Although the federal Protecting Tenants in Foreclosure Act expired December 31, 2014, Florida has adopted its own permanent, albeit, limited version. Effective June 2, 2015, newly enacted Florida Statute 83.561 offers limited protections to tenants in Florida foreclosed homes.
Similar to the expired federal act, there are very strict requirements to receive these protections, including: the tenant must occupy the residential premises under a valid arm’s length transaction rental agreement; the rental agreement cannot be significantly below market value; and the tenant may not be the mortgagor in the subject foreclosure or the child, spouse, or parent of the mortgagor in the subject foreclosure.
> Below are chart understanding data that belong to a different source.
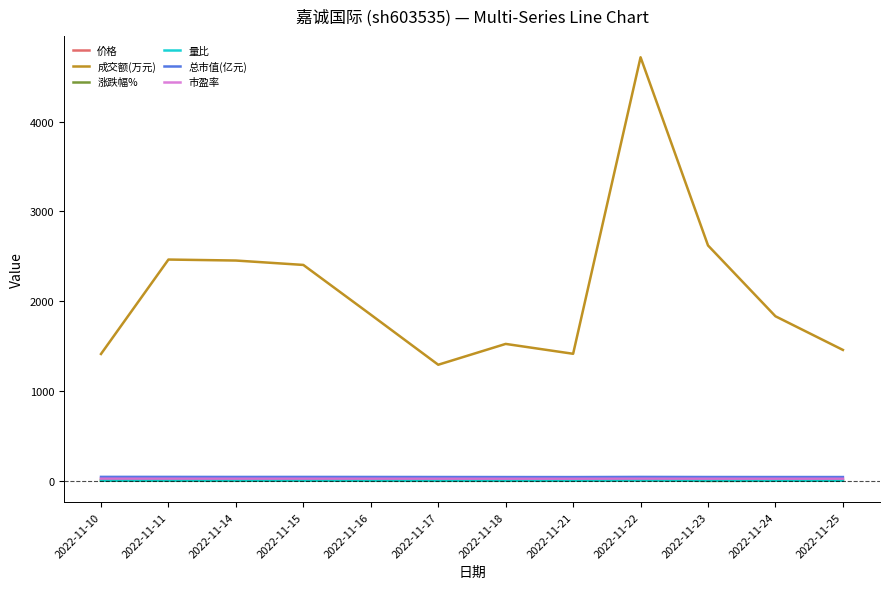

Does the chart display data point markers on the line(s)?

No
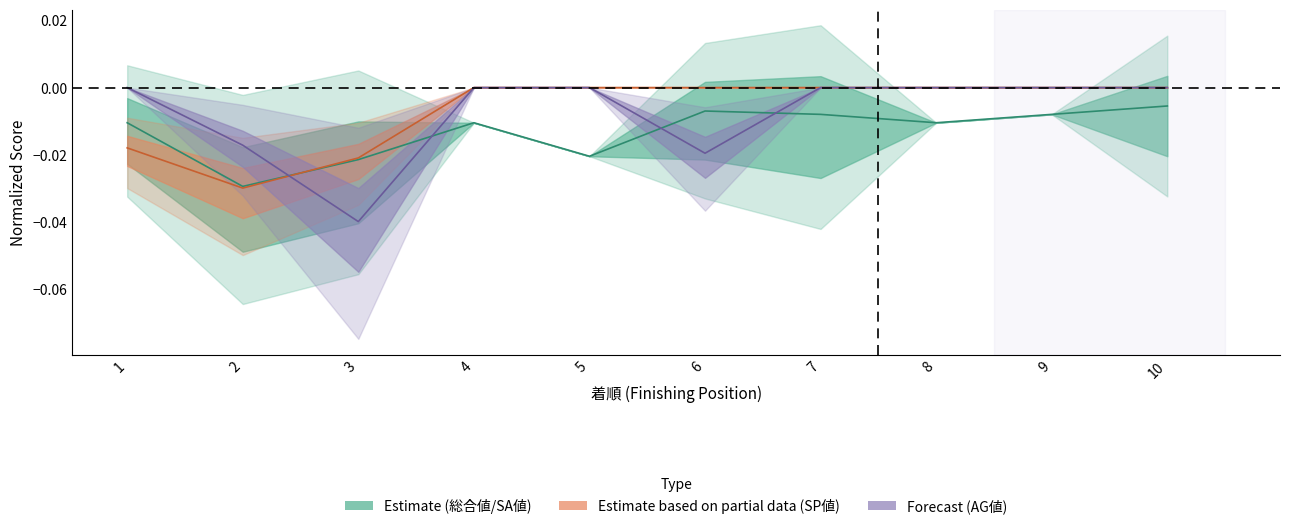

Which has a higher value, 7 or 4?

7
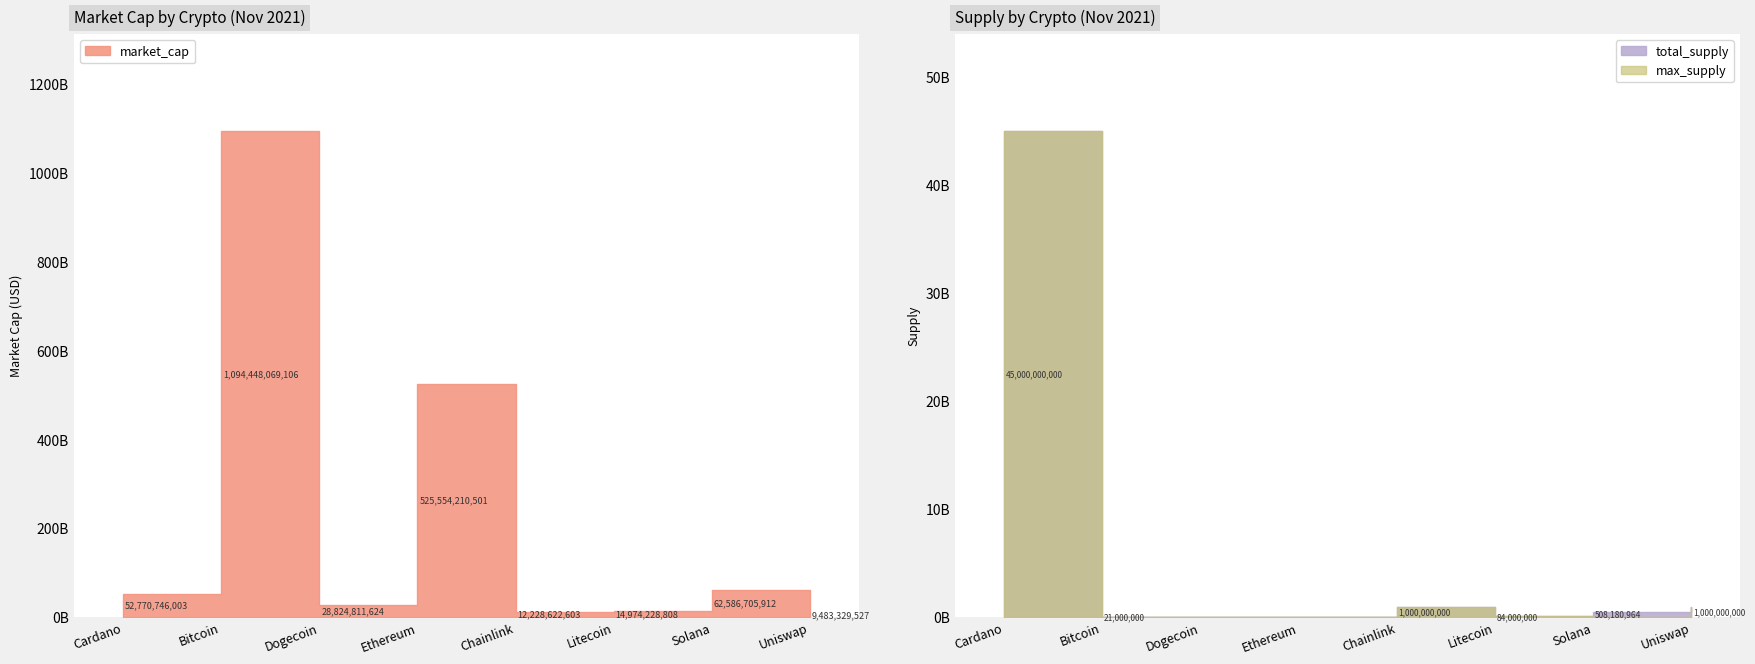

At uni, list the series in order from smallest to largest.

total_supply, max_supply, market_cap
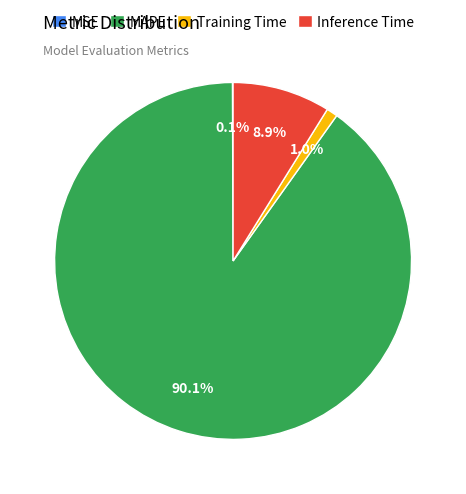

Does Inference Time account for over 50% of the chart?

No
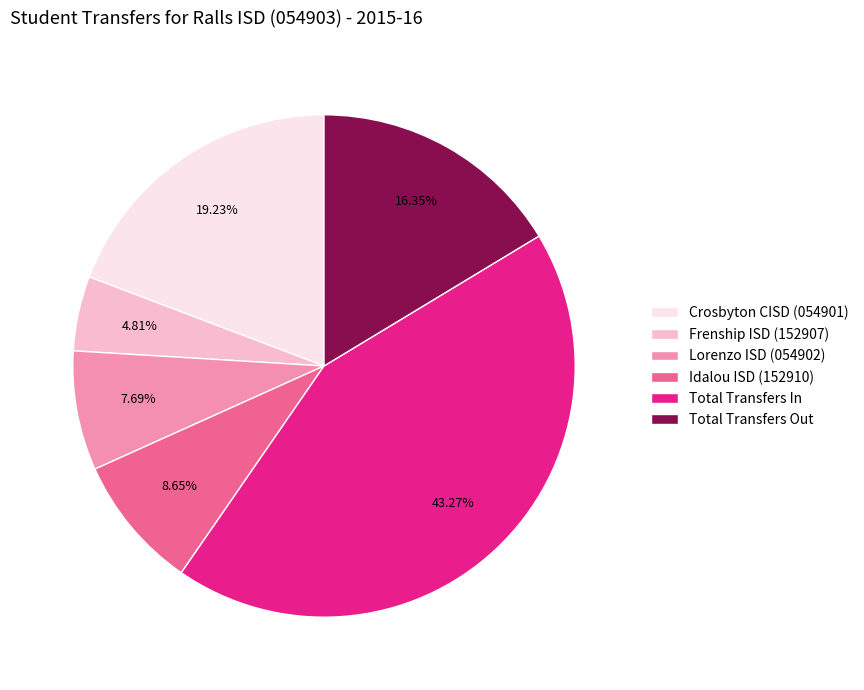

Combined, what portion of the pie is Frenship ISD (152907) and Idalou ISD (152910)?

13.5%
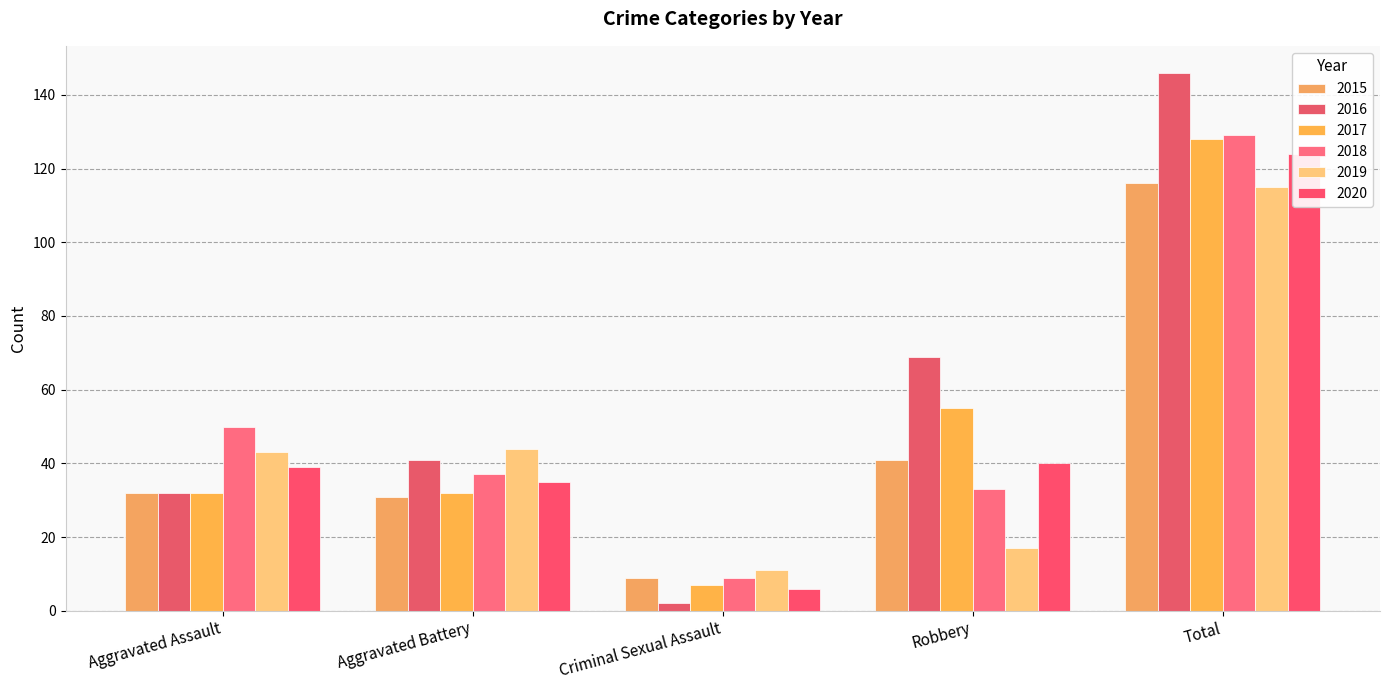

What is the difference between the maximum and second lowest values in the 2018 series?

96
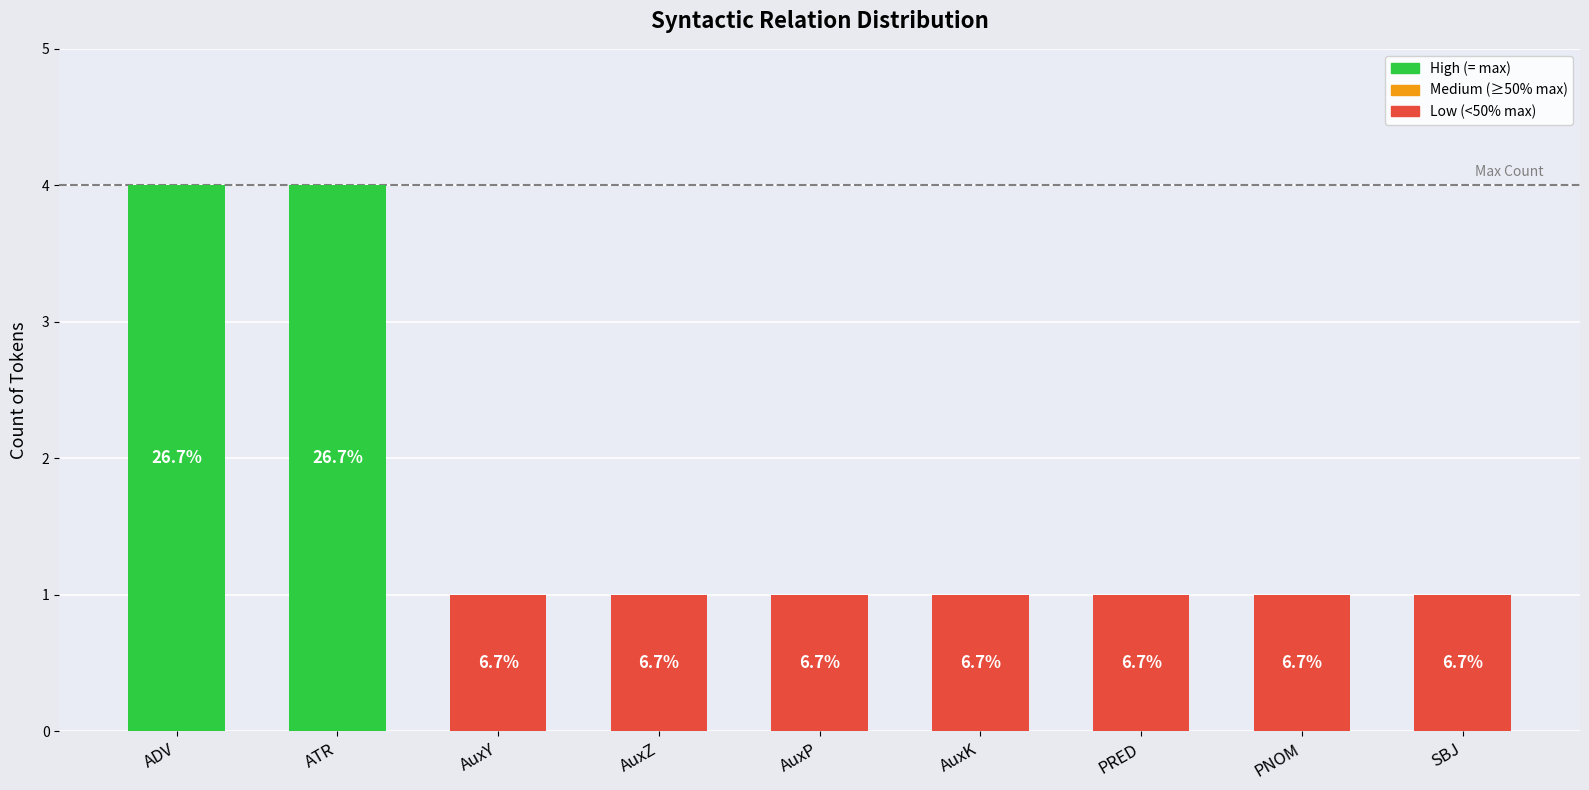

List the labels in order of value, largest first.

ADV, ATR, AuxY, AuxZ, AuxP, AuxK, PRED, PNOM, SBJ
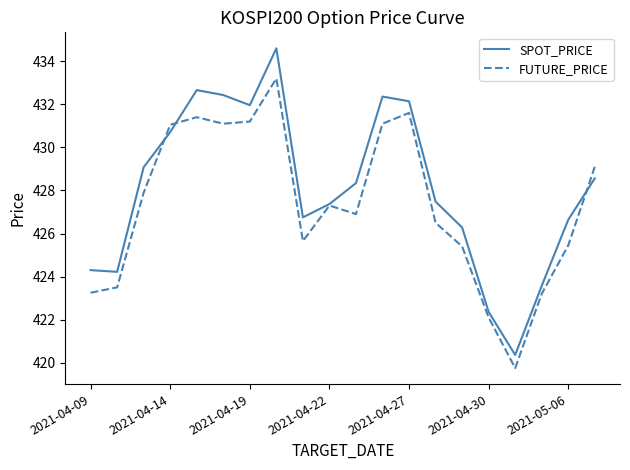

List the series in order of their peak value, lowest first.

FUTURE_PRICE, SPOT_PRICE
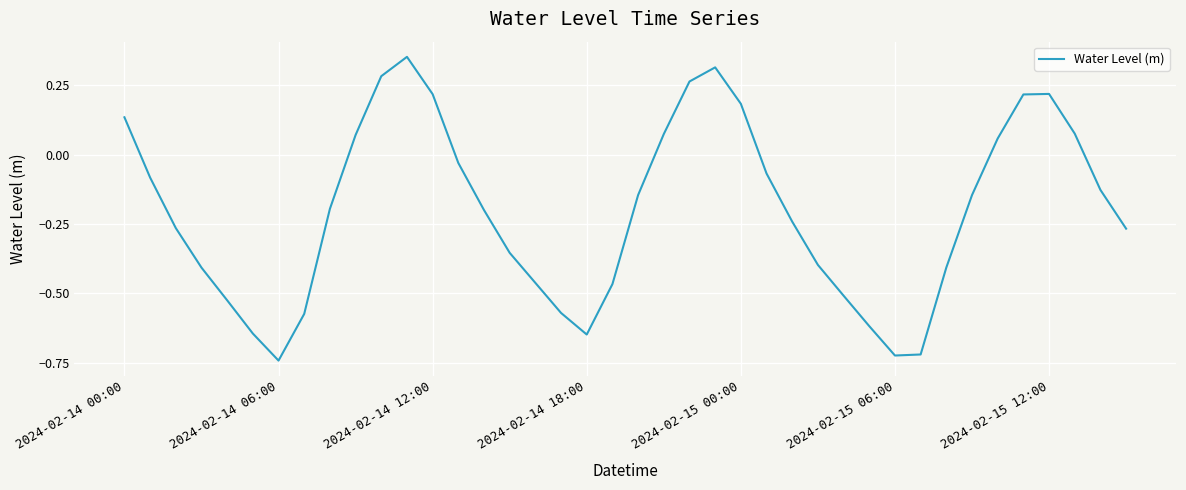

What is the label of the 1st point from the left?

2024-02-14 00:00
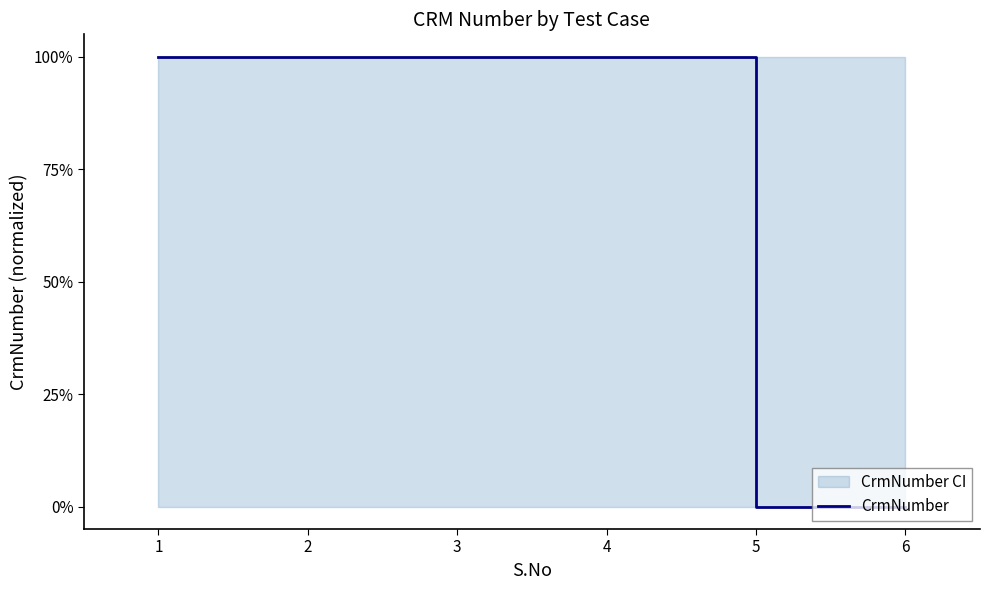

How many data points are above 0?

4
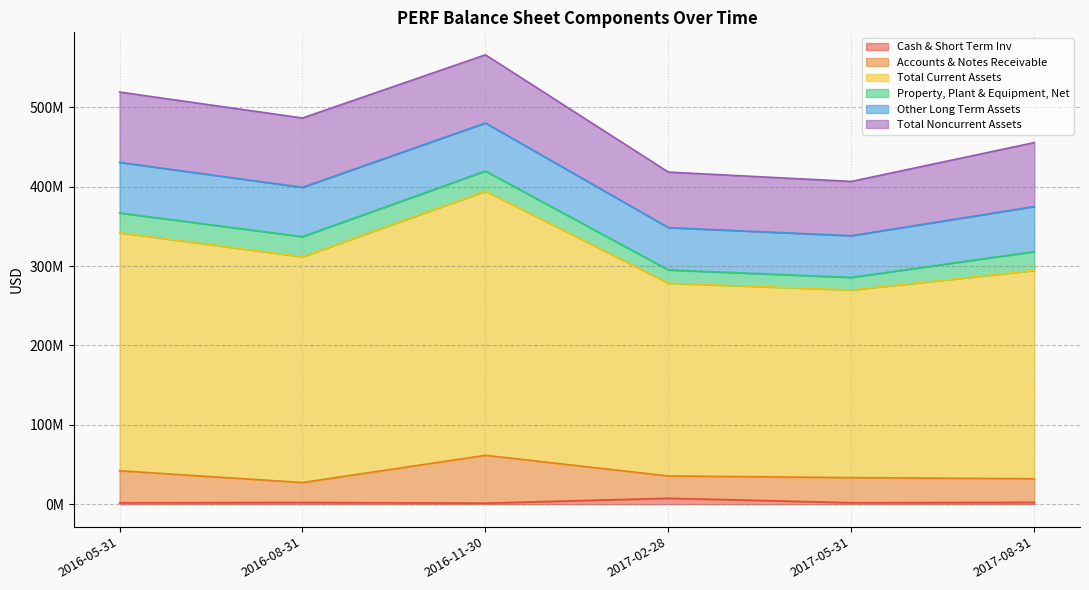

What are all the series names shown in the legend?

Cash & Short Term Inv, Accounts & Notes Receivable, Total Current Assets, Property, Plant & Equipment, Net, Other Long Term Assets, Total Noncurrent Assets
However, unlike the expired federal act, a new purchaser, including a community association, can terminate the tenancy even if they do not intend to occupy the property by serving a 30 day notice of termination. The 30-day notice of termination must be in substantially the following form:
NOTICE TO TENANT OF TERMINATION
You are hereby notified that your rental agreement is terminated on the date of delivery of this notice, that your occupancy is terminated 30 days following the date of the delivery of this notice, and that I demand possession of the premises on …(date)…. If you do not vacate the premises by that date, I will ask the court for an order allowing me to remove you and your belongings from the premises. You are obligated to pay rent during the 30-day period for any amount that might accrue during that period. Your rent must be delivered to … (landlord’s name and address)….
If the tenant fails to voluntarily vacate after termination, the purchaser at the foreclosure sale may apply to the court for a writ of possession based upon a sworn affidavit that the 30-day notice of termination was delivered to the tenant and the tenant has failed to vacate the premises at the conclusion of the 30-day period. If the court awards a writ of possession, the writ must be served on the tenant.
Clearly, this law is not intended to allow tenants in foreclosed homes to complete the lease term, but instead give them a 30 day window to make alternate living arrangements. Both tenants of foreclosed properties and purchasers at foreclosure sales will need to review the statute carefully to understand their rights and obligations therein.